English Historical Linguistics. Volume 1
Title | English Historical Linguistics. Volume 1 PDF eBook |
Author | Alexander Bergs |
Publisher | Walter de Gruyter |
Pages | 1196 |
Release | 2012-05-29 |
Genre | Language Arts & Disciplines |
ISBN | 3110251590 |
No detailed description available for "HIST. LINGUISTICS (BERGS/BRINTON) 1.TLBD HSK 34.1 E-BOOK".
Aspects of Samuel Johnson
Title | Aspects of Samuel Johnson PDF eBook |
Author | Howard D. Weinbrot |
Publisher | University of Delaware Press |
Pages | 436 |
Release | 2005 |
Genre | Literary Criticism |
ISBN | 9780874138740 |
Howard D. Weinbrot's Aspects of Samuel Johnson: Essays on His Arts, Mind, Afterlife, and Politics collects earlier and new essays on Johnson's varied achievements in lexicography, poetry, narrative, and prose style. It considers Johnson's uses of the general and the particular as they relate to the reader's role in the creative process, his complex approach to the concept of literary genre, and his resolutely in-human view of skepticism.

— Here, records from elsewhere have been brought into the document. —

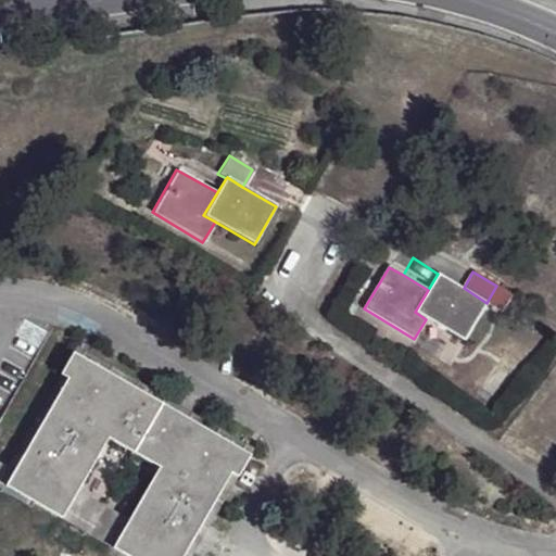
[(426,319),(464,341),(487,303),(464,288),(438,274),(428,290),(415,312),(426,319)]
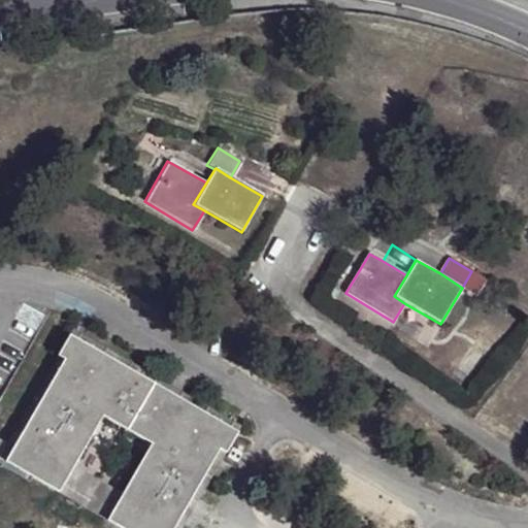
[(488,281),(471,271),(462,288),(479,297),(488,281)]
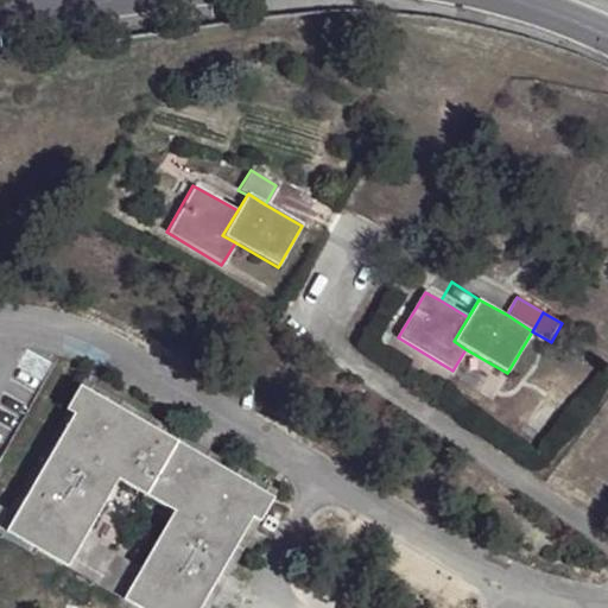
[(124,600),(137,607),(200,607),(252,518),(260,523),(273,499),(80,387),(67,411),(74,415),(6,533),(67,568),(84,537),(119,480),(173,511),(140,569),(124,600)]
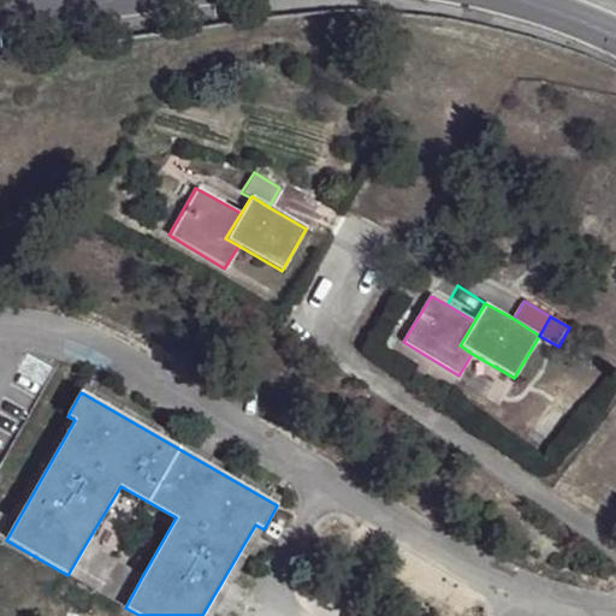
[(142,576),(86,544),(67,575),(125,608),(142,576)]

Words, Books, Images, and the Long Eighteenth Century
Title | Words, Books, Images, and the Long Eighteenth Century PDF eBook |
Author | Antoinina Bevan Zlatar |
Publisher | John Benjamins Publishing Company |
Pages | 270 |
Release | 2021-12-15 |
Genre | Literary Criticism |
ISBN | 9027258449 |
The essays collected in this volume engage in a conversation among lexicography, the culture of the book, and the canonization and commemoration of English literary figures and their works in the long eighteenth century. The source of inspiration for each piece is Allen Reddick’s scholarship on Samuel Johnson (1709-1784), the great English lexicographer whose Dictionary (1755) included thousands upon thousands of illustrative quotations from the “best” authors, and, more recently, on Thomas Hollis (1720-1774), the much less well-known bibliophile who sent gifts of books by a pantheon of Whig authors to individuals and libraries in Britain, Protestant bastions in continental Europe, and America. Between the covers of Words, Books, Images readers will encounter canonical English authors of prose and poetry—Bacon, Milton, Defoe, Dryden, Pope, Richardson, Swift, Byron, Mary Shelley, and Edward Lear. But they will also become acquainted with the agents of their canonization and commemoration—the printers and publishers of Grub Street, the biographer John Aubrey, the lexicographer and biographer Johnson, the bibliophile Hollis, and the portrait painter Reynolds. No less crucially, they will meet fellow readers of then and now—women and men who peruse, poach, snip, and savour a book’s every word and image.